# Excerpt
────────────────
Reinforcement learning is used in cases where your problem is not at all related to data, but you have an environment to live in. Like the world of video games or a city for a car to drive in.
Knowing all the traffic rules in the world doesn't teach an autopilot how to drive on roads. Regardless of how much data is collected, we still can't predict all possible situations. That's why the goal is to minimize errors, not predict all movements.
The main idea for reinforcement learning is survival in an environment. Throw the poor little robot into real life, punish it for mistakes, and reward it for correct actions. The same way we teach our children, right?
A more effective approach here - to build a virtual city and let the driving car learn all its tricks there first. This is exactly how we train autopilots now. Based on a real map, create a virtual city, populate it with pedestrians, and let the car learn to kill as few people as possible. When the robot is reasonably confident in this artificial GTA, it is released for testing on real streets. It’s fun.
────────────────
# Given information
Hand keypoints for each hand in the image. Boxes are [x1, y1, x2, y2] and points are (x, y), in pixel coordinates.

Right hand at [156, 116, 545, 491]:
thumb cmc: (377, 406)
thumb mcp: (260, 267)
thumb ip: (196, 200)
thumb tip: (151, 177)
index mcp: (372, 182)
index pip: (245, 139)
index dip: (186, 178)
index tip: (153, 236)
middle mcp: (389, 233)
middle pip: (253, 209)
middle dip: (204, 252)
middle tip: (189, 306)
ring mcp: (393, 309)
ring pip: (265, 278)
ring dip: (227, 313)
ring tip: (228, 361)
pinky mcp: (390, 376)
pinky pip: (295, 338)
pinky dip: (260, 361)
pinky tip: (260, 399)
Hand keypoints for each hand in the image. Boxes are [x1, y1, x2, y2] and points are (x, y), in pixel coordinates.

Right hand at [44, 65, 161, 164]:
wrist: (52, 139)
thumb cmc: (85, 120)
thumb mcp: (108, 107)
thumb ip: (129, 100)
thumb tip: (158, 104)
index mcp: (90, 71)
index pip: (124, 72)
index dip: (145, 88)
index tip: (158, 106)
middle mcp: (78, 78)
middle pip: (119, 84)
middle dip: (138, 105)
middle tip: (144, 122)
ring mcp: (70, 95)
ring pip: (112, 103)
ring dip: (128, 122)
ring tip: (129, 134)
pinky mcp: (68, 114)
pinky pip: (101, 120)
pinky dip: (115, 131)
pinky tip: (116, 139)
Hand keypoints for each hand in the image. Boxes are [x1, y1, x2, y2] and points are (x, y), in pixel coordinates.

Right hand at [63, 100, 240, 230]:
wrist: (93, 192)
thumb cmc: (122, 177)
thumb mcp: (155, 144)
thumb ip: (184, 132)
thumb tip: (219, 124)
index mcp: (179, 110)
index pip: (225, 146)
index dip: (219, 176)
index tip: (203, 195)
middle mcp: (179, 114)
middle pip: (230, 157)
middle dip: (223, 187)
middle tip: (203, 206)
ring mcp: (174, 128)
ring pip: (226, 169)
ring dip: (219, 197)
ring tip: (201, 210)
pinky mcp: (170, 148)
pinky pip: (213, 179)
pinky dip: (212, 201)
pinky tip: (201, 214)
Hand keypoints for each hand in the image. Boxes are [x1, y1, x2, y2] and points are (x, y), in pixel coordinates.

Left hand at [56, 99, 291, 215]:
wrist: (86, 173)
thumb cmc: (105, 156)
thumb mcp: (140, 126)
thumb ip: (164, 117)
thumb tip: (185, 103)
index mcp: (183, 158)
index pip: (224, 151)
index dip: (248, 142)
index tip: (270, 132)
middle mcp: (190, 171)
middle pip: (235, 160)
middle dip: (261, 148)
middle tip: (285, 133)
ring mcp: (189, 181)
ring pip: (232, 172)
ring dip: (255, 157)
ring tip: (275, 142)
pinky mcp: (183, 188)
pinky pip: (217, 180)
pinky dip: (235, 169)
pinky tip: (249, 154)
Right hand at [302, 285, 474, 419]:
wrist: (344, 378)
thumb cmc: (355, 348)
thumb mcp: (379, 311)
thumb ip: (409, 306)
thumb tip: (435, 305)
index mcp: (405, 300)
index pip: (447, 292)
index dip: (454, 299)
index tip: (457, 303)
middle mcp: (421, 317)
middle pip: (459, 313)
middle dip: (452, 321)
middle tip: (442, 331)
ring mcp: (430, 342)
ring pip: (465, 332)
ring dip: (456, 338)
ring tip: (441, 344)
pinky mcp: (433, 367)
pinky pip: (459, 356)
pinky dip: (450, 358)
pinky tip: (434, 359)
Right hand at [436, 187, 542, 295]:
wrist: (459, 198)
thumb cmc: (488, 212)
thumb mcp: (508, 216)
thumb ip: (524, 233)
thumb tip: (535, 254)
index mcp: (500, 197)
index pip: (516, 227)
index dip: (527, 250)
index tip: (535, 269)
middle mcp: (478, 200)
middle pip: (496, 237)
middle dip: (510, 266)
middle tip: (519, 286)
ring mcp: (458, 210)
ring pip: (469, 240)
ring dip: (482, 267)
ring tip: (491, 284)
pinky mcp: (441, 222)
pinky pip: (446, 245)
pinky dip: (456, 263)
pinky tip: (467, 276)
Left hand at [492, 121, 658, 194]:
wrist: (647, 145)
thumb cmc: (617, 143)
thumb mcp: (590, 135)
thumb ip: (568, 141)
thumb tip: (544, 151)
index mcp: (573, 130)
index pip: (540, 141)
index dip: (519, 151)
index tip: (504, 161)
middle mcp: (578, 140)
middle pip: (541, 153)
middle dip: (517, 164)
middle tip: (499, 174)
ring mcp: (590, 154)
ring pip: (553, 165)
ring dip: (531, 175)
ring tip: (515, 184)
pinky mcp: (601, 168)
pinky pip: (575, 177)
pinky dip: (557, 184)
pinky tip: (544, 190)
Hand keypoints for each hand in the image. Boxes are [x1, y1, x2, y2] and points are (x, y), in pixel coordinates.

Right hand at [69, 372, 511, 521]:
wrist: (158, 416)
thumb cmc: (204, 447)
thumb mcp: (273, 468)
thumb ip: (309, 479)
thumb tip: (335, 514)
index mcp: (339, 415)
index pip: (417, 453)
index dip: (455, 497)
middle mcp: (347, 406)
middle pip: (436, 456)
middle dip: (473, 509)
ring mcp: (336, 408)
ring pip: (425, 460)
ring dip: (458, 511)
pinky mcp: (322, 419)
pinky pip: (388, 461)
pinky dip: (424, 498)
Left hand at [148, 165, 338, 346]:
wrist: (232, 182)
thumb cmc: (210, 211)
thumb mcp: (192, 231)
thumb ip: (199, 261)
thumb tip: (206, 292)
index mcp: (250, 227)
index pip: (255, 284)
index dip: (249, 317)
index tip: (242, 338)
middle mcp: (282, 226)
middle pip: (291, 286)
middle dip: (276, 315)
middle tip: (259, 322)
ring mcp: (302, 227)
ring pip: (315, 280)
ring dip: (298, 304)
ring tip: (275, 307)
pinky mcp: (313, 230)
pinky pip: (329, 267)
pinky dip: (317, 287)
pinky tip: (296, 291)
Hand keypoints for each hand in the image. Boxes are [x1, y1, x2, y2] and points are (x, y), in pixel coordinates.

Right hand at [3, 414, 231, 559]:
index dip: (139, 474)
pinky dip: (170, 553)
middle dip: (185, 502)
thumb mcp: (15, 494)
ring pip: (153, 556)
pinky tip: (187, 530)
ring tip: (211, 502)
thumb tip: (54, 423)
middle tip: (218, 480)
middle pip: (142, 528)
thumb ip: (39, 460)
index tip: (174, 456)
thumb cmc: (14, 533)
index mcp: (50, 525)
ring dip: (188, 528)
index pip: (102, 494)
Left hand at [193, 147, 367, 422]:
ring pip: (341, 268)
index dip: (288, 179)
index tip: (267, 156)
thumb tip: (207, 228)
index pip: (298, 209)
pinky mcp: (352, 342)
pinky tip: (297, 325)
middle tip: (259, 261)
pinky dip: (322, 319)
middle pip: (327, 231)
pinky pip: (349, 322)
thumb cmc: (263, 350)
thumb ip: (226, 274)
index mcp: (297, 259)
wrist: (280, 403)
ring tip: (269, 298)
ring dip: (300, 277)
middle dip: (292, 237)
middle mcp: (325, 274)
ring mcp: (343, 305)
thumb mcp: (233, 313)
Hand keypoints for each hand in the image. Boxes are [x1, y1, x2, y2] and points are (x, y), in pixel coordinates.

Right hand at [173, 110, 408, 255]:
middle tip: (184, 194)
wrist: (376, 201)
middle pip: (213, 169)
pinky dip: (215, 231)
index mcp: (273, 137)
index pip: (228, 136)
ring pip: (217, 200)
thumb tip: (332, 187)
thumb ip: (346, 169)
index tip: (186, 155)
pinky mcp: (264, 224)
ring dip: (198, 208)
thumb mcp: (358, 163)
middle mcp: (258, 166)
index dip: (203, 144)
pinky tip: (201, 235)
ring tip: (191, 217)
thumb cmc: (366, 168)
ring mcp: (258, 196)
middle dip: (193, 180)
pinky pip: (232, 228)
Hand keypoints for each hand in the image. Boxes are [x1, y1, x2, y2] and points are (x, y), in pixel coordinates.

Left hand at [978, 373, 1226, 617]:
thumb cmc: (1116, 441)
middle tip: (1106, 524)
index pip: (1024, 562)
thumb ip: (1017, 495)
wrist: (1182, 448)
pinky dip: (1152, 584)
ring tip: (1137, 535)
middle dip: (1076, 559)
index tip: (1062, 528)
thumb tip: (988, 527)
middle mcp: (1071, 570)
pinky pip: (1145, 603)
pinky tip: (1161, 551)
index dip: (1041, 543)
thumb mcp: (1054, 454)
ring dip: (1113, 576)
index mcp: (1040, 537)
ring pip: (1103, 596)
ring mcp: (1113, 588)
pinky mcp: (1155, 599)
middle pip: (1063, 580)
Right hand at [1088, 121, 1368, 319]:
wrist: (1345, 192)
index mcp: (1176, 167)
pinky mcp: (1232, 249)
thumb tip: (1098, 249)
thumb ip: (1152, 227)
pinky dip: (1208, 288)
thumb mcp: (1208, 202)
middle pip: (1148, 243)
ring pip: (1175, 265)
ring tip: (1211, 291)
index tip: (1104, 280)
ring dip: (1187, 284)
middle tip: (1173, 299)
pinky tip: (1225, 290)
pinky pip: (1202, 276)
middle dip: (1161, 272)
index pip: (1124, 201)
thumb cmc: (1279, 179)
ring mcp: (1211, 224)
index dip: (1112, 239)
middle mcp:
────────────────
# What this exercise asks
**A.** Set down the passage of the reinforcement learning excerpt between "Reinforcement learning is used" and "to drive in.", inclusive.
**B.** Recast the paragraph of the reinforcement learning excerpt that begins "A more effective approach here" as a short list that keeps its main facts.

# Answers below
**A.**
Reinforcement learning is used in cases where your problem is not at all related to data, but you have an environment to live in. Like the world of video games or a city for a car to drive in.

**B.**
- Build a virtual city from a real map and populate it with pedestrians.
- Let the car learn there first, aiming to kill as few people as possible.
- Once the robot is reasonably confident in this artificial GTA, release it for testing on real streets.
- This is how autopilots are trained now.